Présenté ainsi cela parait facile…
En réalité, nous avons opéré il y a cinq ans une métamorphose de nos modèles de demande qui sont devenues des modèles de déploiement plutôt que d’approvisionnement, s’appuyant plus sur des modèles probabilistes que sur des modèles de traitement de stock, donc plutôt liés à la physique quantique. Nos spécialistes se sont inspirés d’algorithmes très complexes de répartition entre les demandes et les offres, tenant compte de milliers de critères pour aboutir sur une correspondance. Nous les avons intégrés dans la durée et cela fonctionne très bien, afin de déterminer à quel endroit les chances de déployer des produits sont les meilleures et comment les rendre les plus disponibles dans l’ensemble d’un réseau.  Par exemple, pour obtenir une disponibilité de toute la gamme visible sur tout un marché comme le Japon, en répartissant tous les produits dans tous les points de vente, mais chacun en un seul exemplaire par point de vente, afin de les rendre tous disponibles pour tout le monde. 

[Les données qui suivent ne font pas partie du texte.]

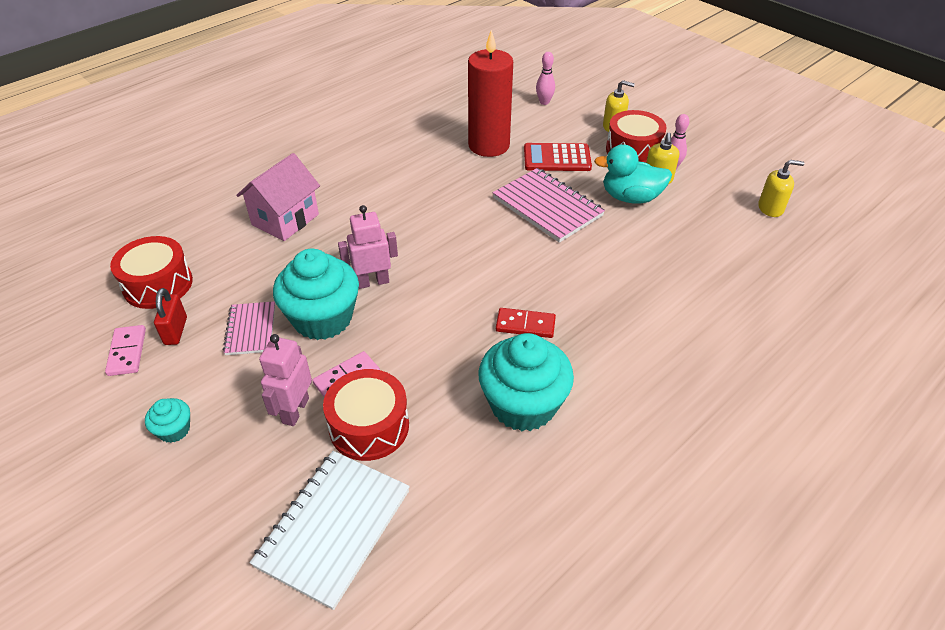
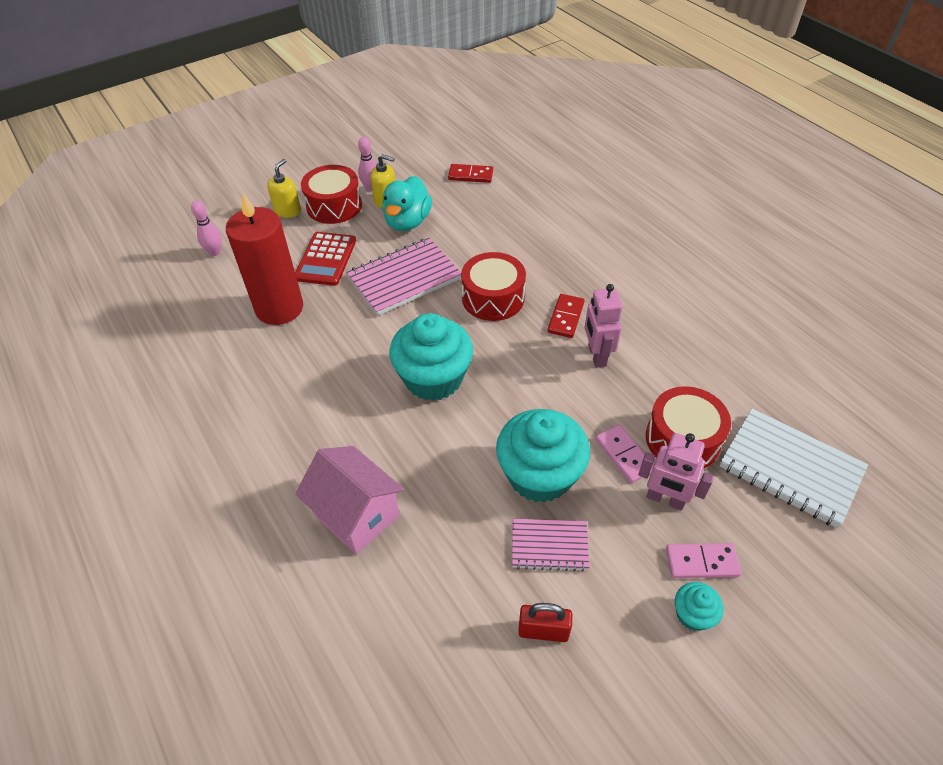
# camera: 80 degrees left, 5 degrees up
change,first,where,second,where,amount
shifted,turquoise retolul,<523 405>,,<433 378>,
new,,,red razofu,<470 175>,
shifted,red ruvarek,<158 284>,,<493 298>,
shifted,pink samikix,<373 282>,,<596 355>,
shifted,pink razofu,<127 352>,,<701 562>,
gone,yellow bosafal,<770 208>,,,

Cela faisait longtemps que Cartier n’avait pas présenté une pièce aussi compliquée que la Masse Mystérieuse, c’est un retour aux grandes complications ?
Oui et non. Nous n’étions jamais sortis complètement des complications, mais leur multiplication chaque année avec de nouveaux mouvements ne relève pas forcément de notre territoire.  Un point important pour Cartier consiste à mettre la technique au service du design, or il existe deux éléments très forts chez nous que sont les mouvements squelette et les pendules mystérieuses. Combiner les deux avec un mouvement squelette très sophistiqué en forme de masse oscillante dans une boite mystérieuse n’avait jamais été fait, mais une telle innovation a quand même nécessité 8 années de R&D. Avec nos seuls mouvements squelettes et mystérieux, nous vendons aujourd’hui beaucoup plus de pièces à complications que lorsque nous essayions d’en décliner beaucoup plus. L’important consiste à rester fidèle à notre territoire et de le travailler en profondeur. Prenons les Pasha et Santos Squelette, la demande dépasse de loin notre capacité de production.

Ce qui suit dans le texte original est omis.